Toni also had a troubled childhood; the story she’s told her friends is that her mother died when she was just an infant and her father abandoned the family, but later it turns out that mom is still alive and so is dad, though he’s in a wheelchair and mom is his caregiver. We see a number of dream sequences involving Toni’s traumatic childhood and early adolescence, including one in which she’s already given birth to a child out of wedlock and she’s trying to shield the baby from the assaults of her father, who’s intensely religious and doesn’t approve of Toni having brought a baby into the world without being married. All this comes out in dribs and drabs according to a sloppily constructed script by Nicole D. Sconiers, including the revelation that the hammer that drops in an early scene is actually the weapon with which Toni’s (or Cynthia’s – she had a different name back then) father assaulted and presumably killed her first child. Before we got the explanatory flashback I had assumed the hammer was simply a sculpting tool Toni had dropped during an injury while at work on a marble sculpture. All this gets unraveled by the story’s leading man, Julian Cardenas (Matt Cedeño), who after a 20-year stint with the New York Police Department has moved back to his home in Charlotte. He and Toni meet when he takes a temporary job with his brother Ramon (Joaquin Montes), who owns the stone quarry where Toni gets her raw materials. Before Toni’s baby is born Dr. Sydner gives her a warning that there’s a cyst or something detectable in the ultrasounds, but assures her that it’s nothing to worry about.

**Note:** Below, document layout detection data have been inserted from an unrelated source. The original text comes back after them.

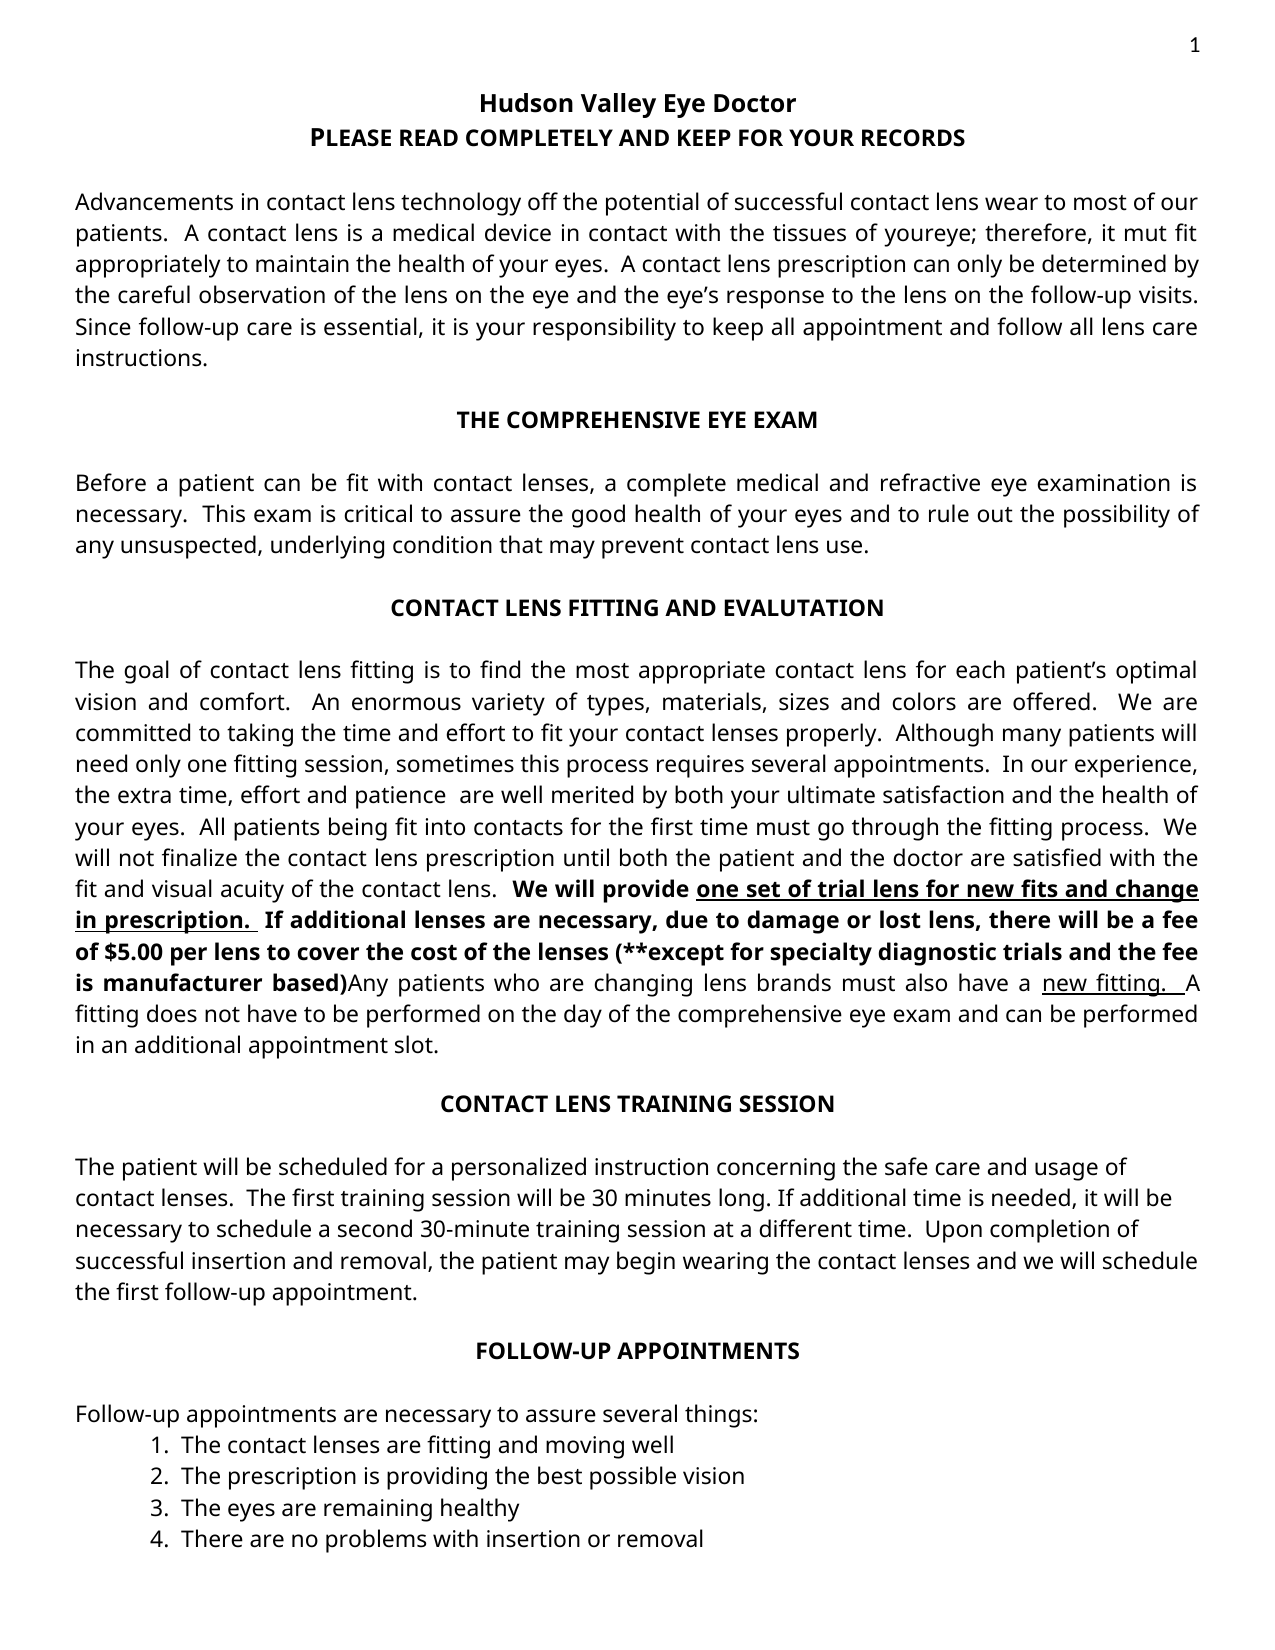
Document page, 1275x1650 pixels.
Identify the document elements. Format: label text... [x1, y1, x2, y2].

text 4. There are no problems with insertion or removal [75, 1523, 1200, 1554]
text Advancements in contact lens technology off the potential of successful contact lens wear to most of our patients. A contact lens is a medical device in contact with the tissues of youreye; therefore, it mut fit appropriately to maintain the health of your eyes. A contact lens prescription can only be determined by the careful observation of the lens on the eye and the eye’s response to the lens on the follow-up visits. Since follow-up care is essential, it is your responsibility to keep all appointment and follow all lens care instructions. [75, 185, 1200, 373]
text The patient will be scheduled for a personalized instruction concerning the safe care and usage of contact lenses. The first training session will be 30 minutes long. If additional time is needed, it will be necessary to schedule a second 30-minute training session at a different time. Upon completion of successful insertion and removal, the patient may begin wearing the contact lenses and we will schedule the first follow-up appointment. [75, 1151, 1200, 1307]
text 2. The prescription is providing the best possible vision [75, 1460, 1200, 1491]
text FOLLOW-UP APPOINTMENTS [75, 1335, 1200, 1366]
text CONTACT LENS FITTING AND EVALUTATION [75, 592, 1200, 623]
text Hudson Valley Eye Doctor [75, 86, 1200, 120]
text 3. The eyes are remaining healthy [75, 1491, 1200, 1523]
text CONTACT LENS TRAINING SESSION [75, 1088, 1200, 1120]
text Follow-up appointments are necessary to assure several things: [75, 1398, 1200, 1429]
text THE COMPREHENSIVE EYE EXAM [75, 404, 1200, 435]
text PLEASE READ COMPLETELY AND KEEP FOR YOUR RECORDS [75, 120, 1200, 154]
text Before a patient can be fit with contact lenses, a complete medical and refractive eye examination is necessary. This exam is critical to assure the good health of your eyes and to rule out the possibility of any unsuspected, underlying condition that may prevent contact lens use. [75, 467, 1200, 560]
text 1. The contact lenses are fitting and moving well [75, 1429, 1200, 1460]
text The goal of contact lens fitting is to find the most appropriate contact lens for each patient’s optimal vision and comfort. An enormous variety of types, materials, sizes and colors are offered. We are committed to taking the time and effort to fit your contact lenses properly. Although many patients will need only one fitting session, sometimes this process requires several appointments. In our experience, the extra time, effort and patience are well merited by both your ultimate satisfaction and the health of your eyes. All patients being fit into contacts for the first time must go through the fitting process. We will not finalize the contact lens prescription until both the patient and the doctor are satisfied with the fit and visual acuity of the contact lens. We will provide one set of trial lens for new fits and change in prescription. If additional lenses are necessary, due to damage or lost lens, there will be a fee of $5.00 per lens to cover the cost of the lenses (**except for specialty diagnostic trials and the fee is manufacturer based)Any patients who are changing lens brands must also have a new fitting. A fitting does not have to be performed on the day of the comprehensive eye exam and can be performed in an additional appointment slot. [75, 654, 1200, 1060]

Then, about a third of the way through the movie, Toni’s water breaks while she’s having one of her traumatic nightmares and she breaks the strand of worry beads she always wears around her wrist, a gift from her husband before he passed. She’s rushed to Memorial Hospital as an emergency patient, and Dr. Ken Zarada (Jeff Marchelletta) attends her birth. Toni briefly gets to see her newborn courtesy of a nurse – or at least that’s what she assumes she is – who strolls into her room carrying a baby girl. Then, however, she lapses into unconsciousness, and when she comes to she’s told that her baby was stillborn. Toni immediately is convinced that the dead baby she’s been presented with is not hers, and her baby girl – whom she wants to name “Fior,” after a brand of gelato Julian bought her – is still alive. Julian offers to help track down the missing kid and find out what happened to her, and after a lot of exposition that was supposed to give us chair-on-the-seat thrills but turned out to be boring, ultimately he hunts down Dr. Zarada and finds the truth. In addition to being a prescription drug addict who blackmails Dr. Synder into writing him orders so he doesn’t have to write them himself (though Sconiers never bothers to explain just what hold he had over her), Zarada also attended on two births that night. The actual stillbirth was from the pregnancy of Paulette McDaniels (Michelle Dawson), an old childhood friend of Toni’s, while Toni’s baby was born alive and healthy – only Dr. Zarada switched the two babies because he thought the girl would have a better upbringing with two living parents than in the care of a single mother with a history of mental health issues.

The film raised a lot of issues its makers – writer Sconiers and director Cas Sigers-Beedles – inexplicably failed to deliver on, including the sheer arrogance of health professionals and the trauma Paulette and her husband must have faced when they were told that “their” baby wasn’t really theirs at all and she was being taken back to her biological mom. In a movie about white people the two families would have worked out some arrangement whereby all three people would have had a hand in raising Fior – I’ve seen plots like that on Lifetime before – but in a film about Black people one family has to lose out completely so the other can have a happy resolution, including (do I really have to say it?) the obligatory ending in which Toni and Julian pair up and presumably are on the way to having a kid of their own.